Type of Lights   Quantity Watt/lamp Total Watts Total kW Installation Cost (PKR) Units Consumed/day
Conventional FTL 325 40 40x325=13000 13 10,32,600 =13.166kWx8hrs
CFL 6 23 23x6=138 0.138   =105.328kWh
LED 4 7 7x4= 28 0.028    
New LED lights LED's 311 22 22x311=6842 6.842 13,28,800 =6.842kWx8hrs
          =54.736 kWh

Table 5: Comparison of the old and new lighting system.

Electrical power savings

Load reduced to 6.842 kW in newly installed system from conventional 13.166 kW. So, the new lighting system designed consumes almost 52% of the conventional system.

Cost savings

Annual electricity costs of the old and new system, based on the fact that all the working 8 hours of the day lights are being used on full load, are as follows:

a. Using 15 PKR / kWh cost for the electricity.

b. 22.5 days working per month as Saturdays, Sundays are off.

c. Using 10 months per year because approximately 2 months are summer holidays in university.

Annual Electricity cost of Conventional bulbs = 13.166 kW × 8 hrs/day × 22.5 days/month × 10 months/year × 15 rupees/kWh = 355,482 PKR

Electricity cost of LED lights in a year = 6.842 kW × 8 hrs/day × 22.5 days/month × 10 months/year = 184,734 PKR

Annual cost savings = 355,482 - 184,734 = 170,748 PKR

Payback period

Initial Investment on the newly installed LED's = 1,328,800 PKR

Initial investment on the conventional bulbs = 1,032,600 PKR

Difference in installation costs = 296,600 PKR

Payback period = Diff. in installation costs / annual cost savings

Payback period = 296,600 / 170,748 = 1.734 years

Conclusion

LED's are one of the best available technologies for lighting having low power consumption with provision of same light output as compared to other conventional lighting technologies available in Pakistan.
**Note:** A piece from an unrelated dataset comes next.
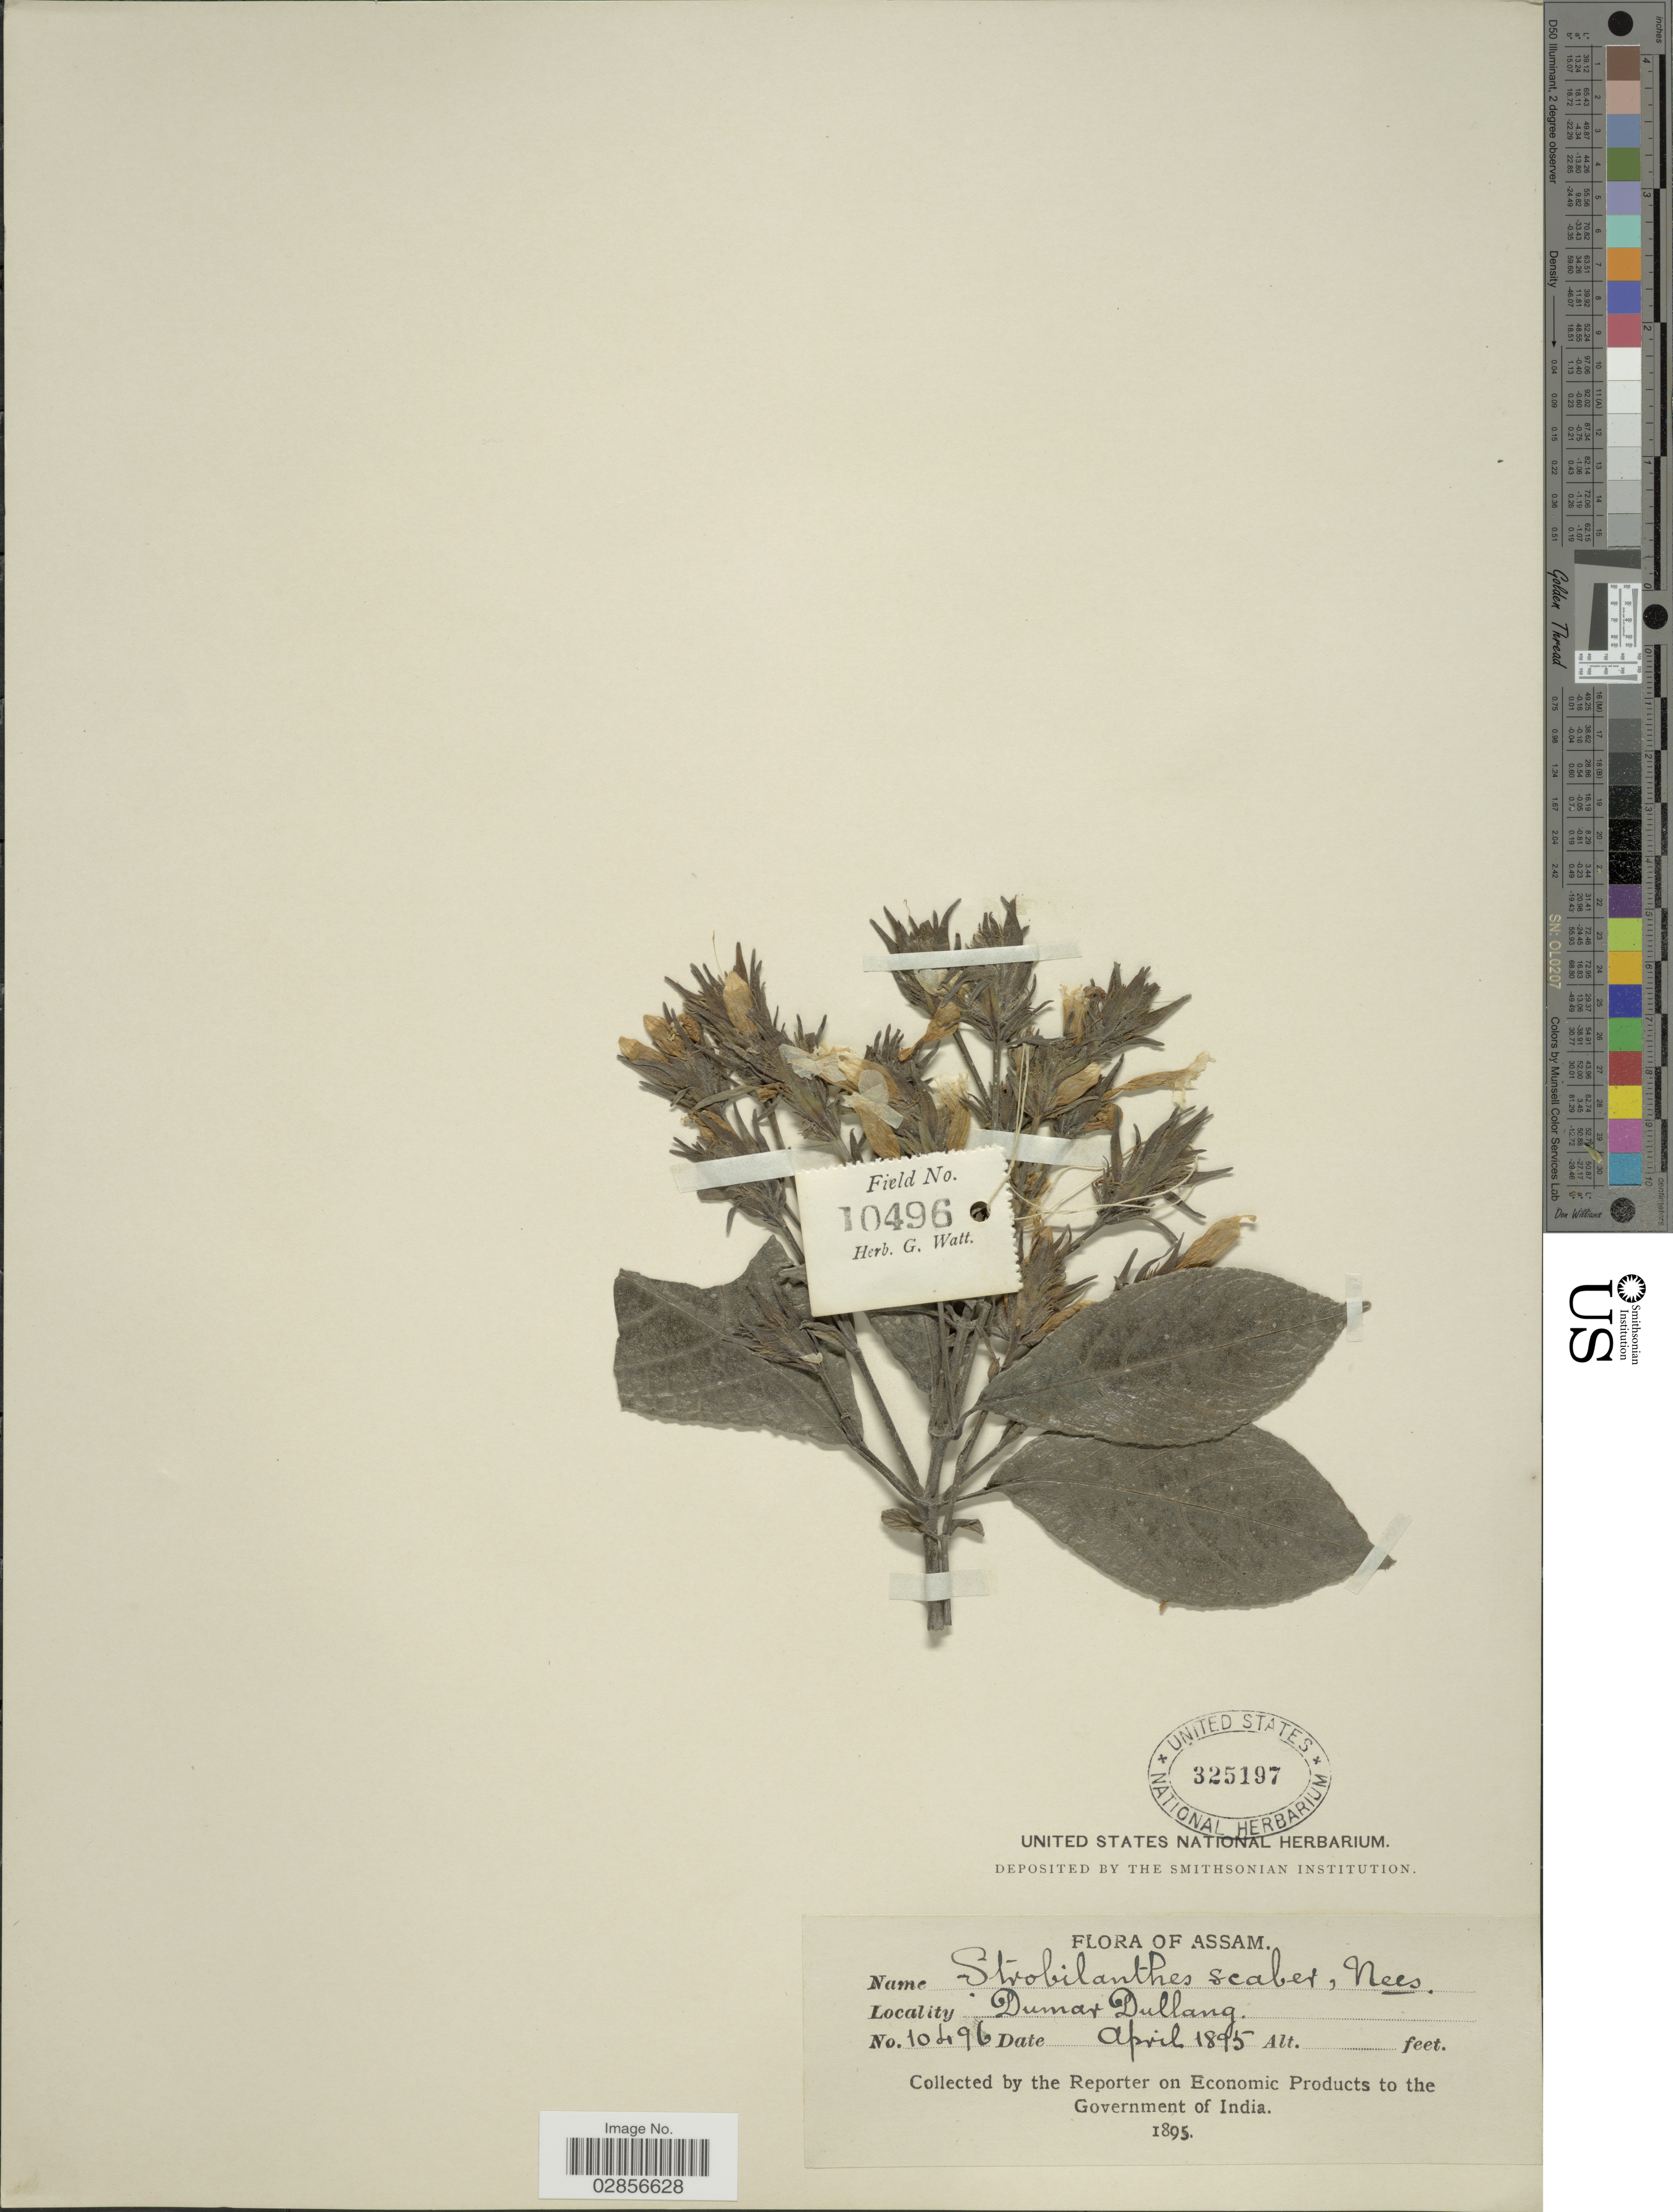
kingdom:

They also have advantage of non-flickering effect over the compact fluorescent lamps. LED's have long service life with lesser loss of light over the service life. Latest LED lamps available as the one used in this specific project have color rendering index of up to 80 which ensures better quality of light compared to fluorescent lights that were previously installed. Case study for the educational institute proved that LED's are consuming almost 53% of the power that was being consumed by the conventional system hence providing 47% power saving in lighting. These savings leads to annual cost savings of 184,734 PKR. These figures confirm that LED's are the best available lights that can be used in place of FTL's, CFL's and IL. Moreover, due to huge production of LED lights in Pakistan, the installation costs has now reduced much as compared to the values one or two years ago.